§ Extracted records:
== Segment start ==
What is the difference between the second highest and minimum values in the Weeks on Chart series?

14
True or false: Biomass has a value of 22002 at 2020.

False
== Segment end ==
== Segment start ==
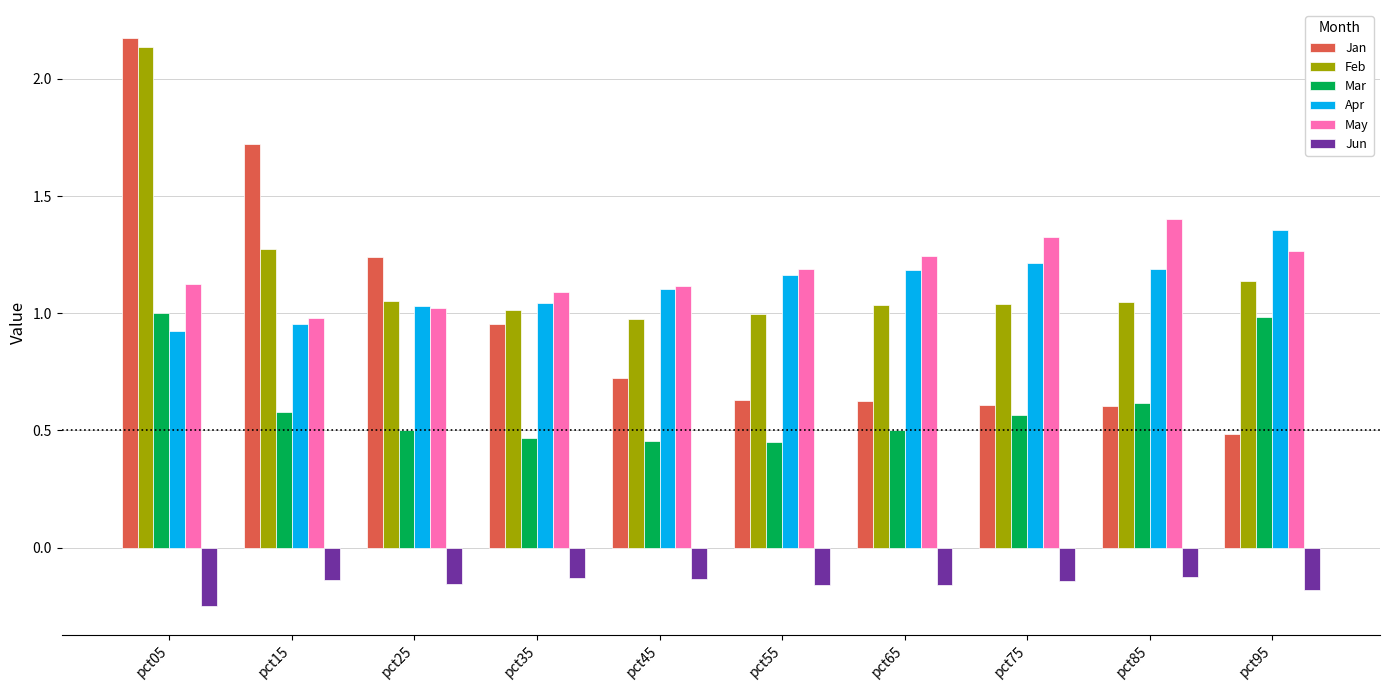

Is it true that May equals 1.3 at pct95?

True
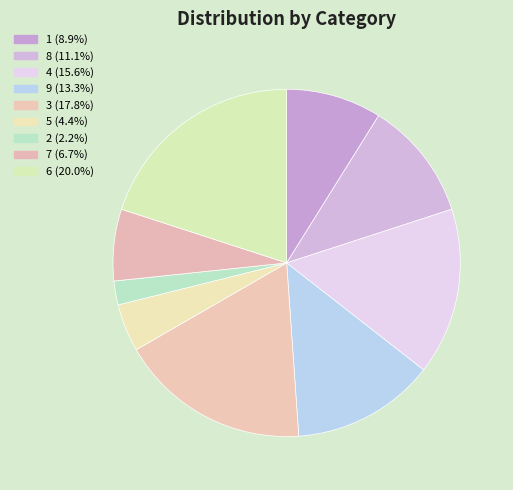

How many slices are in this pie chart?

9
== Segment end ==
== Segment start ==
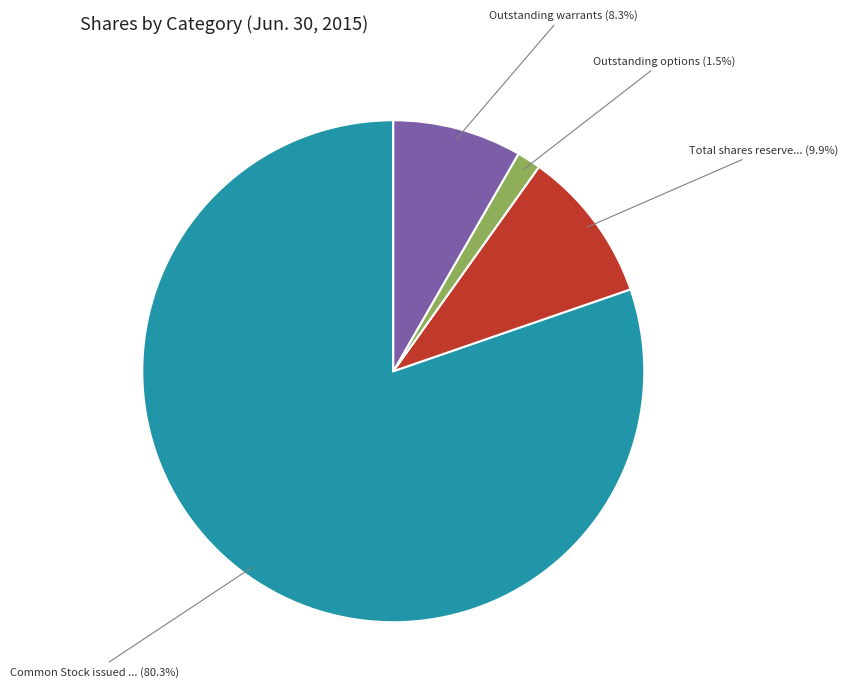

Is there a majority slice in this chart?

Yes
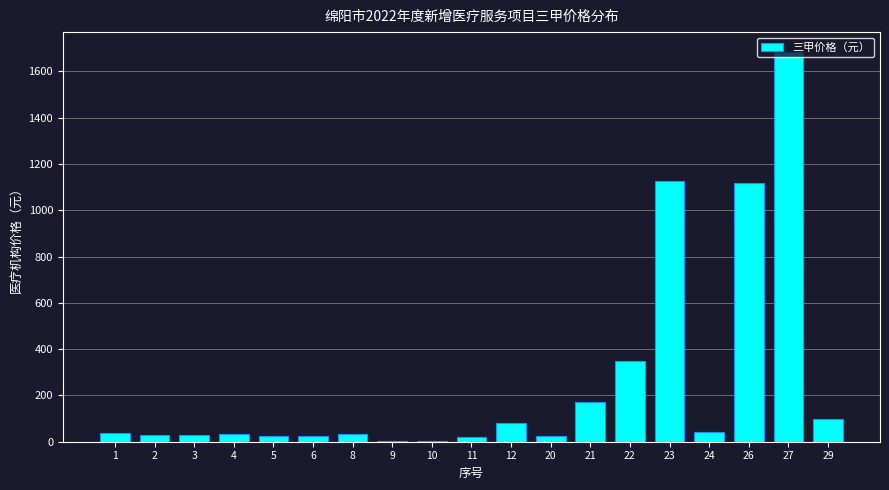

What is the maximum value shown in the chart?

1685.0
== Segment end ==
§ Exercise objective: Please recast the lines from the one containing "What is the difference" through the one containing "True or false: Biomass", both included, as a Markdown table with the columns Row and Item line. Leave out blank lines.

§ Written solution:
| Row | Item line |
|---|---|
| 1 | What is the difference between the second highest and minimum values in the Weeks on Chart series? |
| 2 | 14 |
| 3 | True or false: Biomass has a value of 22002 at 2020. |